(Texto fornecido)

____

O medo do desconhecido
por Bruno Carmelo1979. O cinema de ficção científica estava no ápice da exploração sobre os perigos da alteridade (Contatos Imediatos do Terceiro Grau, Os Invasores de Corpos), enquanto o blockbuster dava os seus primeiros passos com Tubarão, quatro anos mais cedo. Talvez as novas gerações ignorem que nessa época os filmes não eram concebidos na intenção de se tornarem franquias, e atrizes até então desconhecidas (Sigourney Weaver) eram facilmente escaladas para uma produção deste porte. Histórias originais dominavam um mercado anterior à padronização dos reboots, prequels e spin-offs. Em outras palavras, tínhamos um cinema acostumado a correr riscos.
Por isso mesmo, Alien, o 8º Passageiro efetuou escolhas narrativas e cinematográficas que dificilmente aconteceriam na produção do século XXI. Mais interessante do que analisar o filme de Ridley Scott como obra-prima seria pensar nele como produto de sua época. O roteiro permite que grande parte da introdução se passe sem que o espectador descubra qual tripulante da nave Nostromo é o verdadeiro protagonista. O alienígena em si surge após uma hora de duração, e mesmo assim, nunca o vemos de perto. A escolha de ocultar o extraterrestre pode ocorrer por um fator puramente prático – hoje, sabe-se que Scott tinha medo de revelar de perto as imperfeições da criatura, devido aos efeitos especiais pouco desenvolvidos.

____

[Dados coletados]
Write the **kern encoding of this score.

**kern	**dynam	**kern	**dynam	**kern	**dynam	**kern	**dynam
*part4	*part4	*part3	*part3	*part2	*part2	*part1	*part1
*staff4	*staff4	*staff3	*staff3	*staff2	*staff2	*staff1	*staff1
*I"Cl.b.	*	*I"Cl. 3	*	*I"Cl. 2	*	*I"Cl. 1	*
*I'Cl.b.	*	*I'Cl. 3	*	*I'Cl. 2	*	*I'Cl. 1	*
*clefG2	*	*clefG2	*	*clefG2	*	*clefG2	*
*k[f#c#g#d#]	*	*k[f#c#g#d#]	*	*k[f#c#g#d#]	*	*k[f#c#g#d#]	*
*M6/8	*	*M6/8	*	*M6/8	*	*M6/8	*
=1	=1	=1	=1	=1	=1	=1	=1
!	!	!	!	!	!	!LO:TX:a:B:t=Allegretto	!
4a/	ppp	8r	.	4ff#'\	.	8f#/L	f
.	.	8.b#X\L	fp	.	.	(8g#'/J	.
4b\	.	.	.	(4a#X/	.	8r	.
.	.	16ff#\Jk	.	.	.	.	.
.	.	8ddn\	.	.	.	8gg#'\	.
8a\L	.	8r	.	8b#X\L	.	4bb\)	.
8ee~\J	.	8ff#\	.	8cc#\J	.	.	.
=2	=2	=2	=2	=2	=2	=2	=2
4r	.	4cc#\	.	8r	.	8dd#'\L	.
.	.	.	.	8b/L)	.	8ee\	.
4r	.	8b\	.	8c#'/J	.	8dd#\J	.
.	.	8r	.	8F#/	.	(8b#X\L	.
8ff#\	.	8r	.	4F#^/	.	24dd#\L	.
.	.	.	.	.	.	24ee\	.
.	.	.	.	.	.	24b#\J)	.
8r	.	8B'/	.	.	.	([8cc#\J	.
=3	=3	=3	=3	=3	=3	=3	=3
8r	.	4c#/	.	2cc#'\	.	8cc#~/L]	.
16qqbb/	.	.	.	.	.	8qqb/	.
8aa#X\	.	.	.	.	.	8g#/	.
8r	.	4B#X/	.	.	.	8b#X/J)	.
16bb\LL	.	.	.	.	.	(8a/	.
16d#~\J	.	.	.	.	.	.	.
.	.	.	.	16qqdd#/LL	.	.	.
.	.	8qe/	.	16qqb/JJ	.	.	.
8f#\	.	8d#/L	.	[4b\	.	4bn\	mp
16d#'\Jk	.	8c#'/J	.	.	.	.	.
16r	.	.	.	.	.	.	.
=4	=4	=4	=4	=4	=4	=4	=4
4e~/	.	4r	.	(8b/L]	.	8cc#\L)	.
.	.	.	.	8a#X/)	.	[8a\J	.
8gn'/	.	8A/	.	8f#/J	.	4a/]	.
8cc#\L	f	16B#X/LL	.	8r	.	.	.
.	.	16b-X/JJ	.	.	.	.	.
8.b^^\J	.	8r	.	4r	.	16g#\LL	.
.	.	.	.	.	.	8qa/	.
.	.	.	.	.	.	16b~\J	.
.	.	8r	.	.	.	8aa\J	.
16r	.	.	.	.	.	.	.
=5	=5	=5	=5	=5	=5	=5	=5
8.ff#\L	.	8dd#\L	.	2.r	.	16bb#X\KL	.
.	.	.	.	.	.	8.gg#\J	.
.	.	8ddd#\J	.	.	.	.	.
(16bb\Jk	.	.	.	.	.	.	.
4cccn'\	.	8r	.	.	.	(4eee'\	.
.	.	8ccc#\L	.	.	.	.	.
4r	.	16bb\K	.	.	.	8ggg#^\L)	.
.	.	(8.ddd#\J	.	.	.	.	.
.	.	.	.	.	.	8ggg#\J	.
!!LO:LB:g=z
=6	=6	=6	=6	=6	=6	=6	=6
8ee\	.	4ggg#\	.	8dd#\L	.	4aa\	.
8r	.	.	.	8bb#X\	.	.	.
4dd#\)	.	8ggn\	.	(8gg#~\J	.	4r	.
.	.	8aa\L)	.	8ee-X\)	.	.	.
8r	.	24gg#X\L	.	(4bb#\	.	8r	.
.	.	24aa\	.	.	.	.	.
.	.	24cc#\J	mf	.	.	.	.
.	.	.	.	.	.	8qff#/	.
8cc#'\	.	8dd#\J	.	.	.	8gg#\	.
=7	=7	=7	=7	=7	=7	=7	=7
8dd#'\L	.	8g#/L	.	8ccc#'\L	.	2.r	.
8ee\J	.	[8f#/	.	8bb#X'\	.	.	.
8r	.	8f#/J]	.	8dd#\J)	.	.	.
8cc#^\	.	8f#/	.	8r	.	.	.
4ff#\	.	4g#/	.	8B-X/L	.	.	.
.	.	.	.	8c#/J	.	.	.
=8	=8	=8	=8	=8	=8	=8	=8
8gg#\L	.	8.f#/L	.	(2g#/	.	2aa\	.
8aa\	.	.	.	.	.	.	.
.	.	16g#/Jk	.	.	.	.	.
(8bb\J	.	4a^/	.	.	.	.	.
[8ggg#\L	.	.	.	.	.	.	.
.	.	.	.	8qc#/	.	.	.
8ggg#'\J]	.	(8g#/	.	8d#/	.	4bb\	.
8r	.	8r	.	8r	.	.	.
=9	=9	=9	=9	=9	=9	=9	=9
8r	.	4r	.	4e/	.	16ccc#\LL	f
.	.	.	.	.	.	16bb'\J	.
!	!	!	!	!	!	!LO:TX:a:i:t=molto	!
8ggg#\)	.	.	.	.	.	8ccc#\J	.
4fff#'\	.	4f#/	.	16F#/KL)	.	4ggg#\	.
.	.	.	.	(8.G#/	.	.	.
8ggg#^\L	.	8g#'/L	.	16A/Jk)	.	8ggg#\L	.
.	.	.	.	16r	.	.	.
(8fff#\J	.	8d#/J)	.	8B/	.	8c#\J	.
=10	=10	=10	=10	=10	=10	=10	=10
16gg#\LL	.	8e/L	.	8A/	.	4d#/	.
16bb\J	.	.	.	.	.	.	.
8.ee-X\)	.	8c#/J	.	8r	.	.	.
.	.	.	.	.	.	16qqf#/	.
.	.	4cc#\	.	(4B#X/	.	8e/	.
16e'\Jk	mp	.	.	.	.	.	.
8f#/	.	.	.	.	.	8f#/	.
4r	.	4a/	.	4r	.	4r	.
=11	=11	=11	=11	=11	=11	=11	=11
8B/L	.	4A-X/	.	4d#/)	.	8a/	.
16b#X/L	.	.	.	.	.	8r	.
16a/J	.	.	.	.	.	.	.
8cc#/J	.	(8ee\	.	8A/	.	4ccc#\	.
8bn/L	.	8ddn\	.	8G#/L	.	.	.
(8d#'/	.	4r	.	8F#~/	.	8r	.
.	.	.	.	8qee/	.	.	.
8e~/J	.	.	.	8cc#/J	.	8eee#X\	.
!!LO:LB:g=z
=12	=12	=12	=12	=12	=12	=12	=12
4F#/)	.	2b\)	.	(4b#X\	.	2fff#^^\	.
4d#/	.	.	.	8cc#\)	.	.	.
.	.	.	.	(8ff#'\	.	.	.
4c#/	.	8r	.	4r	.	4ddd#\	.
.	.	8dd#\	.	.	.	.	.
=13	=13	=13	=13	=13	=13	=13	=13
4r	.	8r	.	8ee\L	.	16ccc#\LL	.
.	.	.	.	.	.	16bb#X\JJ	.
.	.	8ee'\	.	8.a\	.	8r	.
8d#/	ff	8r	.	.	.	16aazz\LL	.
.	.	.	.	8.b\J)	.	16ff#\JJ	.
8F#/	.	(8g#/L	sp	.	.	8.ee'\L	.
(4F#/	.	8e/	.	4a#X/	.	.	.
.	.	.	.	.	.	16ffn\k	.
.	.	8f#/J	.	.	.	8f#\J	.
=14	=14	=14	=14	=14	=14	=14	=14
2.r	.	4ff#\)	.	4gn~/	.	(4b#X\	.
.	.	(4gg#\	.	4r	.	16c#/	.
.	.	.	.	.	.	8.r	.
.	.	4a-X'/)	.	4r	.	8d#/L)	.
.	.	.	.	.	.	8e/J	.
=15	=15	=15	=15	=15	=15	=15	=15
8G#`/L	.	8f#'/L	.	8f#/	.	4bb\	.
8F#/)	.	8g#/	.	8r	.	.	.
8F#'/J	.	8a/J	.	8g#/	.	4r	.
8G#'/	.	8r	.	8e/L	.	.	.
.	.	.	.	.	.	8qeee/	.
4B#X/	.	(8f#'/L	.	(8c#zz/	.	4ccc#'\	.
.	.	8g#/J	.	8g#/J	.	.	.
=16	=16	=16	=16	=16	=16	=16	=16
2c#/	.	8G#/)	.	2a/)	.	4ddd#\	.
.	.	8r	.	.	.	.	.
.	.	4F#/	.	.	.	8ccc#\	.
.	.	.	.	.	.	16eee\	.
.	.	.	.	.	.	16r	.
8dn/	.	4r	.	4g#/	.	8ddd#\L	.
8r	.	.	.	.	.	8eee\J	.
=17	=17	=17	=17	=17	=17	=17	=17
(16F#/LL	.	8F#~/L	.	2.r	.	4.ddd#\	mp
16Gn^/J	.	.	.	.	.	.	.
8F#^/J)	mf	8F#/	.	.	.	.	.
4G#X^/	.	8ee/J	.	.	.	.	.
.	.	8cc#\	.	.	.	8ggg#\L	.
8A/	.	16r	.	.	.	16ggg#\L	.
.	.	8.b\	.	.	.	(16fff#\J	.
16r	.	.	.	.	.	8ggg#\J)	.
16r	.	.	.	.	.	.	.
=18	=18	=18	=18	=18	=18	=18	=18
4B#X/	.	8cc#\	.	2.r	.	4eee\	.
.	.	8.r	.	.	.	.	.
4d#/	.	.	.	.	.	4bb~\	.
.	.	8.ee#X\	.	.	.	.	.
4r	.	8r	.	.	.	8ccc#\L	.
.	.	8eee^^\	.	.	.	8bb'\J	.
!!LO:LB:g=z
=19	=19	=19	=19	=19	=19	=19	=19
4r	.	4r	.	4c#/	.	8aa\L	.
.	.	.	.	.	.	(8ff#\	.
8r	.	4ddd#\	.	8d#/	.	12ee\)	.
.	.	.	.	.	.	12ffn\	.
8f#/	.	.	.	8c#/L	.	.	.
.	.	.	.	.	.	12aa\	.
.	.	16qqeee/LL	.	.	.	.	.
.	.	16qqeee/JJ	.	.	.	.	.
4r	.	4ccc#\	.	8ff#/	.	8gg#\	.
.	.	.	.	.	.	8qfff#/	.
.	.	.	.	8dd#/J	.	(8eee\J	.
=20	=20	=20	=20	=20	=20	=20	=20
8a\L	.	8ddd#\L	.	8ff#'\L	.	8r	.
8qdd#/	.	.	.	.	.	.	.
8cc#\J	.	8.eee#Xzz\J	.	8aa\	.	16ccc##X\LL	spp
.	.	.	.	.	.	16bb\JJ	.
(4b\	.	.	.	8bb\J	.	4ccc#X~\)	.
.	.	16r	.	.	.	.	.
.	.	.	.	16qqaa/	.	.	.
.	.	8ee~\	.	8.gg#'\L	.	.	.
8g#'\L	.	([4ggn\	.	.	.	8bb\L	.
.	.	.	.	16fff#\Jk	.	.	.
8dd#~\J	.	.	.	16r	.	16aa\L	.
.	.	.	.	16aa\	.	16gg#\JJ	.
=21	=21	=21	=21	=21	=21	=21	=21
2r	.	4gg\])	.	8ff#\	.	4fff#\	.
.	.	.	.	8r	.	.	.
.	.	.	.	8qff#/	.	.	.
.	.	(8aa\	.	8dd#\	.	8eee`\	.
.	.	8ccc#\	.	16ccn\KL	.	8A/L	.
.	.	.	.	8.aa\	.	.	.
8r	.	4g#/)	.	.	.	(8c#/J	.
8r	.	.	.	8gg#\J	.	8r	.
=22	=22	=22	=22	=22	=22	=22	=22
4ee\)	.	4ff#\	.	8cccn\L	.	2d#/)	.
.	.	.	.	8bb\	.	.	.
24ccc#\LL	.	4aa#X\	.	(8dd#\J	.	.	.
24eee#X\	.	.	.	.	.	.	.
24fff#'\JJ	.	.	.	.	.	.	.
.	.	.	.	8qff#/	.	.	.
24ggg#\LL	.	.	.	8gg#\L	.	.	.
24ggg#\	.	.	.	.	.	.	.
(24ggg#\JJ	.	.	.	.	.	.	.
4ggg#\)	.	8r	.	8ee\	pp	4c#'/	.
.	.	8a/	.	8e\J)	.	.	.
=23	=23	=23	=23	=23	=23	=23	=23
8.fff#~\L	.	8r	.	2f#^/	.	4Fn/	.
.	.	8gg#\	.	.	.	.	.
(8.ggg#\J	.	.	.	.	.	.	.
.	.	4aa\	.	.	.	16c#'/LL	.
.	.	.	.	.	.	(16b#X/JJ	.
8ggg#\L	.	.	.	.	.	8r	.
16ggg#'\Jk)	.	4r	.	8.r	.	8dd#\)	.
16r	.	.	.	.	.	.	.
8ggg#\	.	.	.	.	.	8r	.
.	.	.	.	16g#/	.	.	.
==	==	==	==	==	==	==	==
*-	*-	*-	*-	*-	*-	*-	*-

____

(Tarefa 1) Liste todos os filmes citados pelo título no texto sobre Alien.
(Tarefa 2) Copie do texto sobre Alien o trecho que começa em "Por isso mesmo, Alien, o" e termina em "especiais pouco desenvolvidos.".

(Espaço da resposta 1)
Contatos Imediatos do Terceiro Grau
Os Invasores de Corpos
Tubarão
Alien, o 8º Passageiro

(Espaço da resposta 2)
Por isso mesmo, Alien, o 8º Passageiro efetuou escolhas narrativas e cinematográficas que dificilmente aconteceriam na produção do século XXI. Mais interessante do que analisar o filme de Ridley Scott como obra-prima seria pensar nele como produto de sua época. O roteiro permite que grande parte da introdução se passe sem que o espectador descubra qual tripulante da nave Nostromo é o verdadeiro protagonista. O alienígena em si surge após uma hora de duração, e mesmo assim, nunca o vemos de perto. A escolha de ocultar o extraterrestre pode ocorrer por um fator puramente prático – hoje, sabe-se que Scott tinha medo de revelar de perto as imperfeições da criatura, devido aos efeitos especiais pouco desenvolvidos.